One in particular mentioned is the “Miracle of the Han River.”
In 50 years, from the end of the Korean War to the early 2000s, Korea went through unprecedented economic growth, technological development, and improvements in life expectancy and child mortality. By 2010, Korea entered the ranks of G20 nations. Today it is ranked number 13 among the economies of the world and is the only nation that has turned from an aid-recipient to an aid-giving nation.
My first time in Korea was a year after the Seoul Olympics in 1989. It was starkly different. Many of the skyscrapers that you see in Seoul today were either not even imagined or in the process of being built. The streets felt empty after the flurry of Olympic hype. I remember people selling leftover merch at subway entrances.
Today, I sat in one of the newer edifices, one of many that now line the Han River, hearing the call for the next Korean miracle.
Poetically, the forum was held in Yeido, an island nestled in the middle of the Han River and a financial and governing hub of Korea. Would I call it the start of the next Han River miracle?
Hon. Myung Su Lee commented on this serendipity, adding his observation that the Han River flows powerfully and peacefully because the waters run in the same direction.
What the Korean Dream movement, what Action for Korea United is doing, what Dr. Moon sparked when he wrote out the Korean Dream, is to set a point that allows us to look towards and move together.
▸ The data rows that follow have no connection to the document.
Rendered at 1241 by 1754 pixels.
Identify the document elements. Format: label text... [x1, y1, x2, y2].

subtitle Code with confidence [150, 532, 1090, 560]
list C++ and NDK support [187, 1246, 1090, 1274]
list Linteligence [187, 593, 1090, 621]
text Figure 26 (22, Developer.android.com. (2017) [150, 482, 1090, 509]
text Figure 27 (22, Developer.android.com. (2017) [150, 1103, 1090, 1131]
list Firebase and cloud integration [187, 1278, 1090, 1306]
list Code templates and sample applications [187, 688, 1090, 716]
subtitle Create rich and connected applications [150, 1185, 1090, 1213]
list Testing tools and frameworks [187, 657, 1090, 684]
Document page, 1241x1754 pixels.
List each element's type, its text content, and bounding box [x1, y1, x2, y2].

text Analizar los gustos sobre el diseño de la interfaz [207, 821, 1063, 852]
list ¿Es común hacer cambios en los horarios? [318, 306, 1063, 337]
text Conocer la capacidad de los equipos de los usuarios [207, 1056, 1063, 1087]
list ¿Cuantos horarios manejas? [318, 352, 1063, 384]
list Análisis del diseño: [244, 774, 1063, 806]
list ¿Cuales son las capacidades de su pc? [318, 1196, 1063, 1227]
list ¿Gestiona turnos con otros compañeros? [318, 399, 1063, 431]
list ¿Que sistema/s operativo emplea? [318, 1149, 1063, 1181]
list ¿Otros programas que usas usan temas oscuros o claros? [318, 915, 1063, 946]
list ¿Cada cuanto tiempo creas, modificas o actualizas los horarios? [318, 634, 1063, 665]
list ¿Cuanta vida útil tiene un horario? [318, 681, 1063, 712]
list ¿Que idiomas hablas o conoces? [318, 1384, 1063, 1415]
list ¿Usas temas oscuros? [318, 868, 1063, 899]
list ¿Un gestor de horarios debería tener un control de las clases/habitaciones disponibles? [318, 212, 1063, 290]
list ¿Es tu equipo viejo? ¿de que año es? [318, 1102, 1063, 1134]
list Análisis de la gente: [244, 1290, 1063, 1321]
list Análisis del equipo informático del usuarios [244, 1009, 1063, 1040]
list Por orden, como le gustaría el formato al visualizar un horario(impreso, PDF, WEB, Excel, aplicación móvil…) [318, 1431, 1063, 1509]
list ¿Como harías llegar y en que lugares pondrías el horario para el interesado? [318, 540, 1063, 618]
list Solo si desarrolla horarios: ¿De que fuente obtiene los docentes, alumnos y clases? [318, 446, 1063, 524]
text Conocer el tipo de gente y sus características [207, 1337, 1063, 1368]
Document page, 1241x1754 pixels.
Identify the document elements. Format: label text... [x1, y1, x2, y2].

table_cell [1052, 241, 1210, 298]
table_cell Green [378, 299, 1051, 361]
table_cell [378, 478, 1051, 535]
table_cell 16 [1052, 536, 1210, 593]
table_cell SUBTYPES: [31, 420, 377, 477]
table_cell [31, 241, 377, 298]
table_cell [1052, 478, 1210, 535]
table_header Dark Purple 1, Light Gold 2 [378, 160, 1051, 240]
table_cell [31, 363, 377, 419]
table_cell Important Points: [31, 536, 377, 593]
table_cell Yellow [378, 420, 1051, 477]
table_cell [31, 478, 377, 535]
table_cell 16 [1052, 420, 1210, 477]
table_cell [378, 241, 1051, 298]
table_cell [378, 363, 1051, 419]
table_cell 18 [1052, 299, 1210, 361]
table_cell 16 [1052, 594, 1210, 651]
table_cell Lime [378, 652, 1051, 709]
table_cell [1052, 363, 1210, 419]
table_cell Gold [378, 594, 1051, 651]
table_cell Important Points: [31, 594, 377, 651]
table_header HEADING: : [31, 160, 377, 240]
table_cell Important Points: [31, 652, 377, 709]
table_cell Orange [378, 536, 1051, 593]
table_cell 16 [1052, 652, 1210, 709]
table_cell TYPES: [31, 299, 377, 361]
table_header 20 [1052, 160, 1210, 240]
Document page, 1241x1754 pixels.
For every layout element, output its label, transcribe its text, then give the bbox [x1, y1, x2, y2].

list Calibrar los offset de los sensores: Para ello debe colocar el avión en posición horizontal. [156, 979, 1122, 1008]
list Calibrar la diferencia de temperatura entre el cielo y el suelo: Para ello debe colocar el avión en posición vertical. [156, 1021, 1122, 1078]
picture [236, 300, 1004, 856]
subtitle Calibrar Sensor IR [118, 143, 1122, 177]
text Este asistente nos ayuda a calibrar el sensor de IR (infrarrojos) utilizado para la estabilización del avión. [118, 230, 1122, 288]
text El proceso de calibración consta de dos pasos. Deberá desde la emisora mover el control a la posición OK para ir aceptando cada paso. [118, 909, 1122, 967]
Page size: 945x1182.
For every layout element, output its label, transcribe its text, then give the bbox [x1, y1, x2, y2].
I saw the power of a shared vision at work during the economic panel at the conference. As the panel of economists and scholars from diverse perspectives and approaches grappled with how possibly economic cooperation could contribute to reunification and regional peace, words were repeated—unity, humanity, peace, and vision. The situation in Korea is hard, the issues are complicated—the human rights crisis in North Korea, nuclear proliferation, the fraying social fabric, dropping birth rates and soaring unemployment in the South, but I learned that in crisis, you start by asking, “Where do we want to go?”
Dr. Moon outlined the “challenges,” that are set before Korea today: resolving the division of their homeland and rediscovering and reconnecting to their identity and destiny. It makes sense to start with fixing eyes upon a vision that speaks across time, that has propelled the Korean miracles to date. Dr. Moon is calling for such a sea change—but it takes each of us—yes, I’m getting behind the Korean Dream as well, to go in the same direction.
Korea is the land of miracles.
Hon. Seung Joo Baek, President of the War Memorial of Korea, listed a few:
- Regaining sovereignty at the close of World War II
- The unparalleled economic growth over the last 50 years,
- And the Miracle of democratization.
I think I am witnessing the next Korean Miracle—Miracle of the Han 2.0?—unfolding before my eyes. If the waters can flow together.